___ INPUT DATA

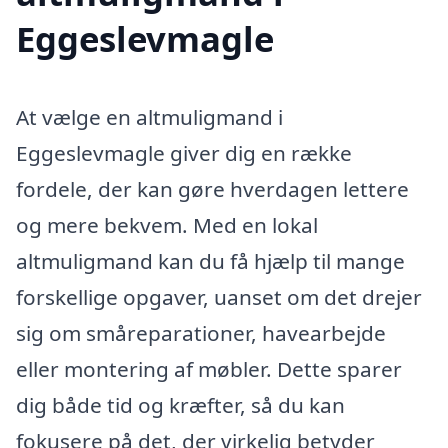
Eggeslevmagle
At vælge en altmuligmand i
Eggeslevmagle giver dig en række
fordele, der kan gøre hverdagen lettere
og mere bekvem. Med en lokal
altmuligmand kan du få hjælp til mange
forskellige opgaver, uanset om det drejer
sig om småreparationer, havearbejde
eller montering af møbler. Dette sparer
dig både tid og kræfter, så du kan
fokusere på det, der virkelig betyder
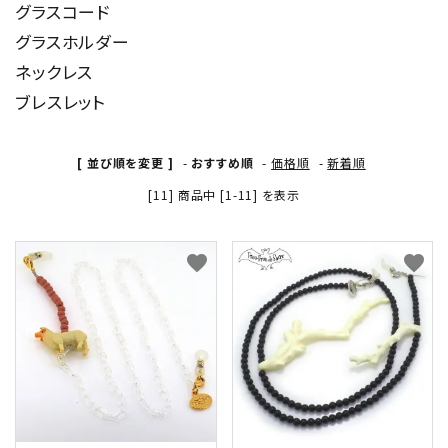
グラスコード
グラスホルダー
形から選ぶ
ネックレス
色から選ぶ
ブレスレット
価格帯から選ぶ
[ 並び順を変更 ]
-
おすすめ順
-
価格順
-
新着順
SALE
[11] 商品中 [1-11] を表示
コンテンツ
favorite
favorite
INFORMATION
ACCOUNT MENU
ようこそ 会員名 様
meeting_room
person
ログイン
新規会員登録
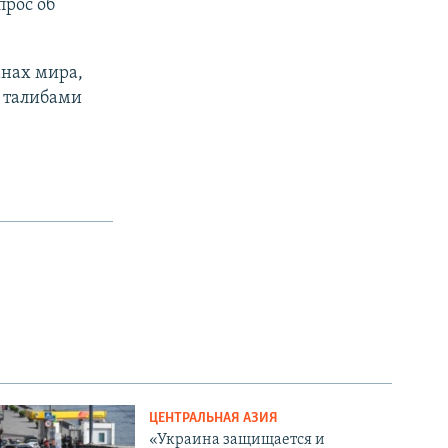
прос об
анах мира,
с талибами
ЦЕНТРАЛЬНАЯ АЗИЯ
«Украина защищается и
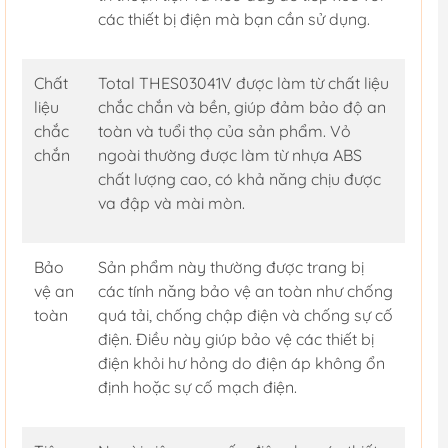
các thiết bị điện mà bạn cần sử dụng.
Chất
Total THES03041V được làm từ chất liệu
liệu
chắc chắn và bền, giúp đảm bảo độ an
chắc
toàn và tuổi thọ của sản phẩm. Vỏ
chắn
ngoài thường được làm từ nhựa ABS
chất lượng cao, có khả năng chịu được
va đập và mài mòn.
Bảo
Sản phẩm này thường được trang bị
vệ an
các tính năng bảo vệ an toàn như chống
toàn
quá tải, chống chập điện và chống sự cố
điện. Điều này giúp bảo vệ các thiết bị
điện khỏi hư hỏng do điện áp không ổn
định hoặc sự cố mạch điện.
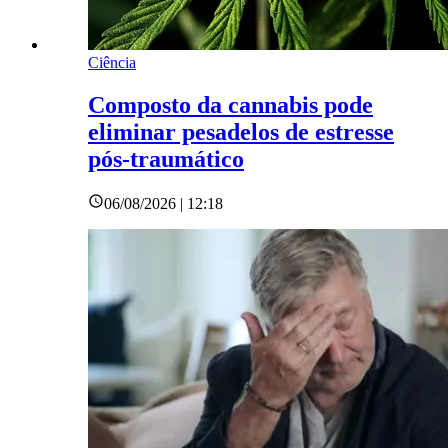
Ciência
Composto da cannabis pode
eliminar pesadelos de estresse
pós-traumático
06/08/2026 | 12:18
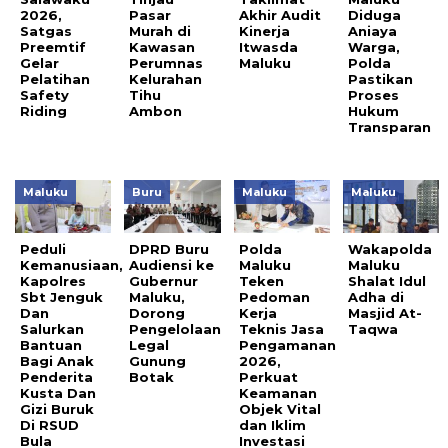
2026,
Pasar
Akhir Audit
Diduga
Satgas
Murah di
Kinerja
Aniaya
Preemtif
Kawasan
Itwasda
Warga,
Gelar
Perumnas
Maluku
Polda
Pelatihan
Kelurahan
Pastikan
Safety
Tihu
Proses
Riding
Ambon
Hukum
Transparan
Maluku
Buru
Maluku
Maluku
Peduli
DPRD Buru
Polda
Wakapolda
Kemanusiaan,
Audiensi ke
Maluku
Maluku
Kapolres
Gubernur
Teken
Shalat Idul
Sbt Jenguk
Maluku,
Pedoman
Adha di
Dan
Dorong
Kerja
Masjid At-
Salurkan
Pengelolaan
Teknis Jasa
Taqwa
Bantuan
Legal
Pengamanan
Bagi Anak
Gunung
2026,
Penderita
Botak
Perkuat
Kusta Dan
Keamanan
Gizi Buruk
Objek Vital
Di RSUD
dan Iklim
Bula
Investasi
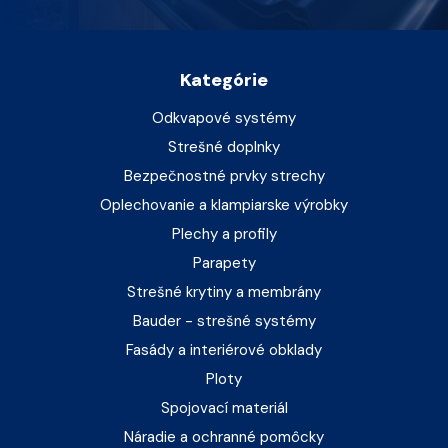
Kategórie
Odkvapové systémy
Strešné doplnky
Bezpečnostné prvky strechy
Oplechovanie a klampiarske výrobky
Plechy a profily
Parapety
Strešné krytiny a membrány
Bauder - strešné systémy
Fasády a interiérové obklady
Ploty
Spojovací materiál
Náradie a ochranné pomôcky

______
___ INPUT DATA

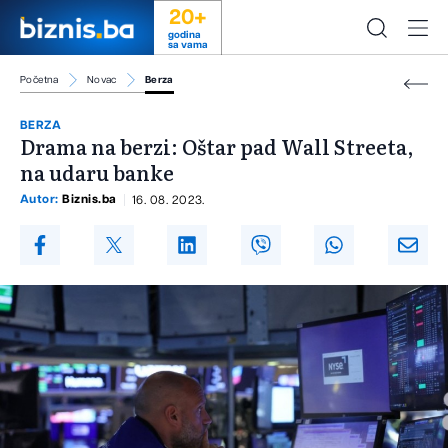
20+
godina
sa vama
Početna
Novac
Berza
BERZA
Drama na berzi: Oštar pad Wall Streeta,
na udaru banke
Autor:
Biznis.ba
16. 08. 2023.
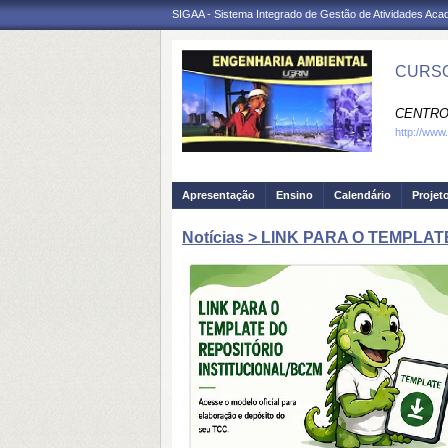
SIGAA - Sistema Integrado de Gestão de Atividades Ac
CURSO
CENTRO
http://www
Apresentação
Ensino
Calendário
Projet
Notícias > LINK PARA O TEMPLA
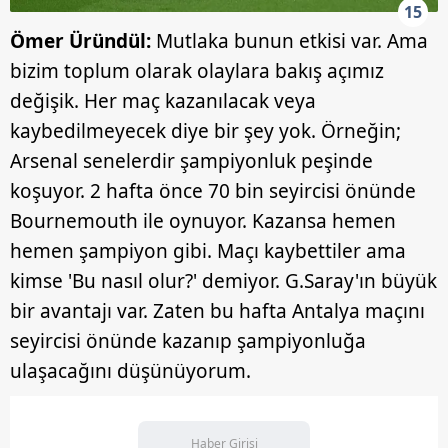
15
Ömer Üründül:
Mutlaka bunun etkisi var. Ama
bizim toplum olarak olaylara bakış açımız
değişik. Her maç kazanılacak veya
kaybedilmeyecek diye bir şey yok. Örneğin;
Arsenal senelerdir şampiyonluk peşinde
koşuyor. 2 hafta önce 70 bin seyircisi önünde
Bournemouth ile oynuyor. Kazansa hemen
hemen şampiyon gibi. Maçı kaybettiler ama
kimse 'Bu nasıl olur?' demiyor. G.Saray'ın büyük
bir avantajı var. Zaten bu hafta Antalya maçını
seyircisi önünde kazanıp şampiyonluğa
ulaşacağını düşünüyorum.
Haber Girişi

______
___ INPUT DATA

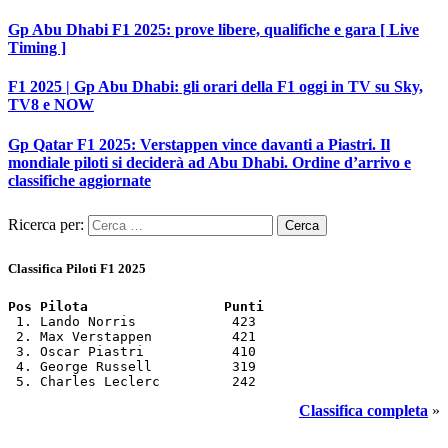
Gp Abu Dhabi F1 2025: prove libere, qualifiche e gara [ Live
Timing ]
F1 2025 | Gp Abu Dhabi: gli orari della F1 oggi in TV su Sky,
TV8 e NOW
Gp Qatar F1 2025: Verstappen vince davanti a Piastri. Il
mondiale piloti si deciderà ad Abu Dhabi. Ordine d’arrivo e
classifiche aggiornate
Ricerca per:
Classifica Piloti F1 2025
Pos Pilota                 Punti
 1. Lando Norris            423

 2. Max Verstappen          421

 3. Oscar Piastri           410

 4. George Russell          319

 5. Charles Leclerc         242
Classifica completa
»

______

Copy the lines of the material between the line holding "Gp Abu Dhabi F1" and the line holding "1. Lando Norris", inclusive, reproducing each one character for character.

• RESPONSE BELOW:
Gp Abu Dhabi F1 2025: prove libere, qualifiche e gara [ Live
Timing ]
F1 2025 | Gp Abu Dhabi: gli orari della F1 oggi in TV su Sky,
TV8 e NOW
Gp Qatar F1 2025: Verstappen vince davanti a Piastri. Il
mondiale piloti si deciderà ad Abu Dhabi. Ordine d’arrivo e
classifiche aggiornate
Ricerca per:
Classifica Piloti F1 2025
Pos Pilota                 Punti
 1. Lando Norris            423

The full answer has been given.